Steamers Seafood House owner William LeStrange III said today he’s putting his Bethesda restaurant up for sale.
The Woodmont Triangle restaurant has operated on Auburn Avenue for the past 19 years, but has a troubled history that includes several reported incidents of serving alcohol after hours since 2004.
“We’ve been wanting to sell since the winter,” said LeStrange, who does not own the building housing his restaurant. “It’s just been so slow and I don’t have any money to put into the place. We don’t want to be here anymore and I want to go.”

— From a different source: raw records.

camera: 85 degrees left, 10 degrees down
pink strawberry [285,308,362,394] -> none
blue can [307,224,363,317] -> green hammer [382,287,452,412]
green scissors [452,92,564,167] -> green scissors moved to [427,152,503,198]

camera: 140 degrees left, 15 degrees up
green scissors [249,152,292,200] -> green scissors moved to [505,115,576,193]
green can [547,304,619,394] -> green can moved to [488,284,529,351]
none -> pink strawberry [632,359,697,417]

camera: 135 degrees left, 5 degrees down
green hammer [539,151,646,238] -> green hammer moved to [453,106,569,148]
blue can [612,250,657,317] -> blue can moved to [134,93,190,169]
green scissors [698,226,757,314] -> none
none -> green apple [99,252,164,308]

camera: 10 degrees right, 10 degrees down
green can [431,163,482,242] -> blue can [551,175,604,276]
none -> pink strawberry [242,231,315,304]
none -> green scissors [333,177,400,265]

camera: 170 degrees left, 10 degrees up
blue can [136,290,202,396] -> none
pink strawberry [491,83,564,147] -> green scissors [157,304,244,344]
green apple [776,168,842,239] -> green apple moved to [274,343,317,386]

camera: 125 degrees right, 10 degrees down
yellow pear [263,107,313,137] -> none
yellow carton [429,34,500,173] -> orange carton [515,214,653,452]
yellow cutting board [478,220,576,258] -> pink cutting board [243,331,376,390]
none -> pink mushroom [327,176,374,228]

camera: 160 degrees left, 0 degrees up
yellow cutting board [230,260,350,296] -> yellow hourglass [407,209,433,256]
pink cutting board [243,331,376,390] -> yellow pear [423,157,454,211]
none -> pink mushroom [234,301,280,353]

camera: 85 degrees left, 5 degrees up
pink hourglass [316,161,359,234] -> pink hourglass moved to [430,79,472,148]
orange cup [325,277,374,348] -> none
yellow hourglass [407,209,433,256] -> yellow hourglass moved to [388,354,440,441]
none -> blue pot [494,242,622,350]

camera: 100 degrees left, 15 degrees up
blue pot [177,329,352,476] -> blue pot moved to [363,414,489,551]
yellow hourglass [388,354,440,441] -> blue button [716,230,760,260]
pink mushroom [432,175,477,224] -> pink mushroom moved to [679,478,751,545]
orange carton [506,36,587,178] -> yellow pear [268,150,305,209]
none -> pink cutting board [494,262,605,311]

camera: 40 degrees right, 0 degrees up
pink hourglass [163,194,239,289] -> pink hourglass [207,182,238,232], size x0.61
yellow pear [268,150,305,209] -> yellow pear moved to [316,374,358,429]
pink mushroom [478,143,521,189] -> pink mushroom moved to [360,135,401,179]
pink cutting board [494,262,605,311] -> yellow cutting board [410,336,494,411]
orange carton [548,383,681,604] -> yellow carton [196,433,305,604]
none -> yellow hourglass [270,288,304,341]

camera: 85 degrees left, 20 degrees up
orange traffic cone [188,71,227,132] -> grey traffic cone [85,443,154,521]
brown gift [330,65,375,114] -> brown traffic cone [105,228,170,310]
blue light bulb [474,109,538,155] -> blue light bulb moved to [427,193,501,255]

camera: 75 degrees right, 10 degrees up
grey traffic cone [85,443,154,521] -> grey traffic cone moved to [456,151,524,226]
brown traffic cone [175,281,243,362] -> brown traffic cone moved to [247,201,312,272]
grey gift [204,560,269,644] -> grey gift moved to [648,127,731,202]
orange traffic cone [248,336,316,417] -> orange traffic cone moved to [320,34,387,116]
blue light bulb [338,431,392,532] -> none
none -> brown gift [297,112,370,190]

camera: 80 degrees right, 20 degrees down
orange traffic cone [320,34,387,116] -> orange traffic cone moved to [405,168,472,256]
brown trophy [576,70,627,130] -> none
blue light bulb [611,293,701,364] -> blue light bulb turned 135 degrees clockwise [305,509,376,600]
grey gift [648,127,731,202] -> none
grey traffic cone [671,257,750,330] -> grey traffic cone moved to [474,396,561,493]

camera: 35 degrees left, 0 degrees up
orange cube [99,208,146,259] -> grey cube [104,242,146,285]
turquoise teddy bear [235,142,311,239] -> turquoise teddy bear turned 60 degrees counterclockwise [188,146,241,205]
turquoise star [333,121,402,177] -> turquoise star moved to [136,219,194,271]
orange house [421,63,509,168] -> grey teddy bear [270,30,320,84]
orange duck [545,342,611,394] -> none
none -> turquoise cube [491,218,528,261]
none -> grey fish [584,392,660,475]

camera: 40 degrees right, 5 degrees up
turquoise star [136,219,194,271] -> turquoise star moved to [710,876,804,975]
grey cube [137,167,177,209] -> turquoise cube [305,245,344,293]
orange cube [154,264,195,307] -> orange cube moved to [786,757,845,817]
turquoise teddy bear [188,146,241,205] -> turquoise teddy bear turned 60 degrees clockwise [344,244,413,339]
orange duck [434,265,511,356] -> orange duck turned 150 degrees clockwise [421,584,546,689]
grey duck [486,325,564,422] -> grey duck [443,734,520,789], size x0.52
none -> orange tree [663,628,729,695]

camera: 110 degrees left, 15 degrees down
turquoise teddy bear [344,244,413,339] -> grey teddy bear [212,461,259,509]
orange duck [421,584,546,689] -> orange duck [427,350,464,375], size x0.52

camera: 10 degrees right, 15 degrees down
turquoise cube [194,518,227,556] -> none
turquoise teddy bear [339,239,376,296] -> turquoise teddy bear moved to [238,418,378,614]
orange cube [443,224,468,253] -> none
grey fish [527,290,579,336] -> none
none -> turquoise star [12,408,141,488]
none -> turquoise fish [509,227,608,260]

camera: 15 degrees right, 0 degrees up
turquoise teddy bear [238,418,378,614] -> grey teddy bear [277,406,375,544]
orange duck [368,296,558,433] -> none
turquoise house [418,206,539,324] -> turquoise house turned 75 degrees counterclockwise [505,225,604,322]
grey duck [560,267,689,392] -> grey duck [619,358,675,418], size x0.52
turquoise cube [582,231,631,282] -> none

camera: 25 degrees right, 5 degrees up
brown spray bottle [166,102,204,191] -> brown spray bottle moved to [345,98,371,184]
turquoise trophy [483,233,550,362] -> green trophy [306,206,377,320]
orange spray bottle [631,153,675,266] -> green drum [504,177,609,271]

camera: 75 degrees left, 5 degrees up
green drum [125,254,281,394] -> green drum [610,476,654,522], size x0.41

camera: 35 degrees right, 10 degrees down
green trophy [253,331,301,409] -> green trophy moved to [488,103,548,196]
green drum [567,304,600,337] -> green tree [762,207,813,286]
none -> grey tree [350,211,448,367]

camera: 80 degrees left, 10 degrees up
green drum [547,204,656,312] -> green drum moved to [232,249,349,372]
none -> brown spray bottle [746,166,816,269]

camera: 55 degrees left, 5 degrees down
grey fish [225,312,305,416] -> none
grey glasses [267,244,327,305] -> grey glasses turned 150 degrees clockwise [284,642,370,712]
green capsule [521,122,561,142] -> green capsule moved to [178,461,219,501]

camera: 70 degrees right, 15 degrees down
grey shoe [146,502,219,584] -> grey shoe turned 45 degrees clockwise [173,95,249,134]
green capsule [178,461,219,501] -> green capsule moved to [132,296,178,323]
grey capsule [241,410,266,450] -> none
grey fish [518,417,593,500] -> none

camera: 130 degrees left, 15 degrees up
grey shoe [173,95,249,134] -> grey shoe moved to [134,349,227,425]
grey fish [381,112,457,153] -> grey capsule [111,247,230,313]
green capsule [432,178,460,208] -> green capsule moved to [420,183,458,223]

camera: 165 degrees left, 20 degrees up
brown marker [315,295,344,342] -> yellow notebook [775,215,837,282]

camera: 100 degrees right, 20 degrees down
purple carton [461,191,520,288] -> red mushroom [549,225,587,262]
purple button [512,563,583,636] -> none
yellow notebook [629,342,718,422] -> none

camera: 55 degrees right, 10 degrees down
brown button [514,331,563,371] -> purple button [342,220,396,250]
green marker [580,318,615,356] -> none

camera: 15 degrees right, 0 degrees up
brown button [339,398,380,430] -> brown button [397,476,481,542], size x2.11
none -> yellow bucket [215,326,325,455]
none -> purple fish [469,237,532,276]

The owner’s disclosure about selling comes after the latest incident last month at the restaurant. County police cited Steamers on April 22 for serving drinks at 4 a.m., well after the time permitted by county law.
County law allows restaurants to serve alcohol until 2 a.m. during the week and 3 a.m. on the weekend. After the serving deadline, customers have a half-hour to finish their drinks before the drinks must be cleared off tables and the bar.
County police went to the Woodmont Triangle restaurant on the morning of April 22 after someone filed a noise complaint. Two officers arrived at 4 a.m. and could hear loud music as well as multiple people inside, according to a police report.
The officers reported they saw LeStrange remove beer bottles from the bar and place them in an ice cooler as they stood outside. The officers said they waited “several minutes” before a bartender opened the door.
Once inside, the officers found LeStrange and four others attempting to hide in a back room, according to the report. Police also found the beer bottles and noted they were still cold and half empty.
LeStrange said the police account of the incident isn’t true. He said the bar often keeps beers in a well below the bar to keep them cold. He said no one had beers in their hands at the time that police arrived.
The Montgomery County Department of Liquor Control has scheduled a hearing in front of the county’s Board of License Commissioners at 2 p.m. May 21 to determine if the restaurant’s liquor license should be revoked or suspended and whether the restaurant should be fined.
This is not Steamers’ first brush with the liquor board.
The restaurant has been cited six other times by the board for serving alcohol after hours since 2004. Prior to the April incident, Steamers was cited for two incidents that happened in September and December 2013. In both incidents, police caught employees at the restaurant serving alcohol after the time permitted by law, according to DLC records. In response to those violations, the liquor board hit the restaurant with a $6,000 fine and suspended its liquor license from Oct. 1 to Oct. 15, 2014.
In total, Steamers has paid $12,500 for the after-hours violations it has received, according to the department’s records.
This time, though, LeStrange says he hopes the liquor board will consider that fact that he’s trying to sell the restaurant before imposing any penalties.
“They’re going to get no money from me,” LeStrange said, “because I’m going to file [for] bankruptcy.”
LeStrange said he isn’t selling the restaurant because of his problems with the county liquor board. Instead, the reasons include getting hit hard financially by the recession and poor play by the Washington Redskins, which has meant less football-related business, and the scarcity of affordable crabs harvested from the Chesapeake Bay to serve customers.
“There are no Bay crabs,” LeStrange said, “and people are just paying ridiculous prices to get them out of the South.”
However, he said there was a time before 2009 when things were going well at the restaurant.
“I was sad back in February when we decided to sell,” LeStrange said. “But I’ve had it. It was so amazing through probably 2008, then it just got worse.”
Steamers currently leases the building at the corner of Norfolk and Auburn avenues.